The whole rest of the tribe was there, Ferin and the boys and the other women, and the king’s son and his sweetheart the mage’s daughter, and also the mage Naran himself, and the chief of the Spear tribe who was going to Valdyas to hunt with King Athal. Naran and Ferin set my knee, I don’t remember much because I passed out while they were doing it, but it seems that Naran found out how to look inside someone’s body to see how the bones should go, like Doctor Dushtan in the palace, and he’s decided he wants to learn to be a doctor because he likes that kind of work. There was no wood except the slats of the boat, so that’s what they splinted it with. I hope nobody else needs to take the underground way then, or they’ll be eaten by the eel-things!
So I went the rest of the way on the camel, at least until the leg was whole enough to walk a short way with crutches, and that was after we’d passed some watering-places where there were real trees to cut crutches from. I’ll probably walk with a limp for the rest of my life, though.

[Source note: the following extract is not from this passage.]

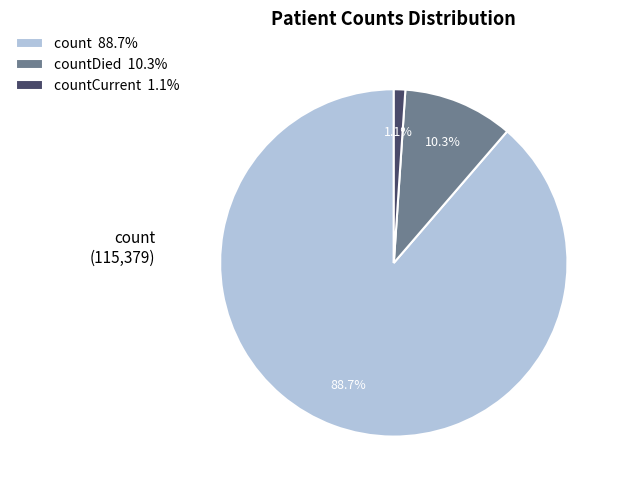

Rank the categories by value from highest to lowest.

count 88.7%, countDied 10.3%, countCurrent 1.1%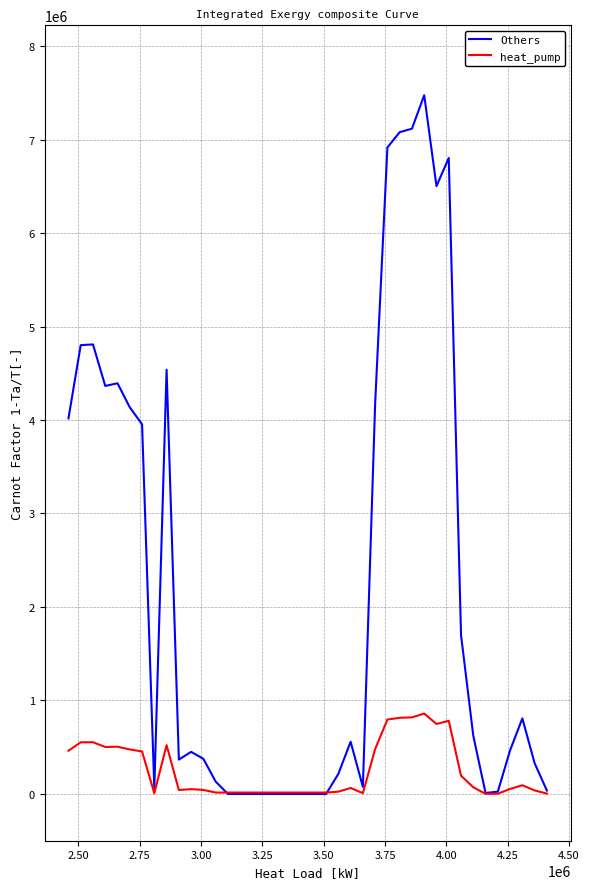

Which series has the widest spread of values?

Others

It turned out that the king had left the camp about the same time we had, and we could still see him! It looked as if he was going to the city too. We debated going to catch him, but we really didn’t want to fight (and I couldn’t fight, not even with my mind yet! Gods, pain makes it so hard to think, and it feels like the knee takes all the semsin I’ve got to heal itself with!) so we just kept watching him, and he was past the fort before we got to it. Well, if he was between the fort and the city he could really only to go the city and we’d find him there.
We went to the village instead to tell them everything that had happened. They didn’t know we were the tribe of the Dawn yet! Ferin had made Sepideh chief before we got there, but it was hard to get people to accept it. Not everybody was going to the city, some stayed in the village, and I left the snake with them because I could hardly take a snake to the fort! (Enough rats there, surely, but it was a tent-snake, not a fort-snake.) So we arrived at the fort with a lot less than the whole tribe: Ferin and Tamsin and I, and Naran and the young couple, and the Spear chief, and Fikmet and Tasgal and all the women because they wanted to go to the city and talk to the princess but some would probably want to go back.
Of course Ferin and I had to tell everything that had happened, I think we spent half the night talking! There was a doctor of the Order who looked at all of us to see if we’d picked up anything on our journey, but I wouldn’t let him look at my knee, I’d rather take that to doctor Dushtan at the palace. When I get back to the fort –I thought Faran wouldn’t want me in the Order any more because of my limp but he does want me!– the doctor can look at my knee all he wants.
I’ll really miss Ferin when he’s off to his mother’s house with Tamsin! And I don’t think I’ll be able to go to Valdyas myself any time soon, I’m sort of the only person who knows anything at all about the Khas once Ferin is gone so they really need me.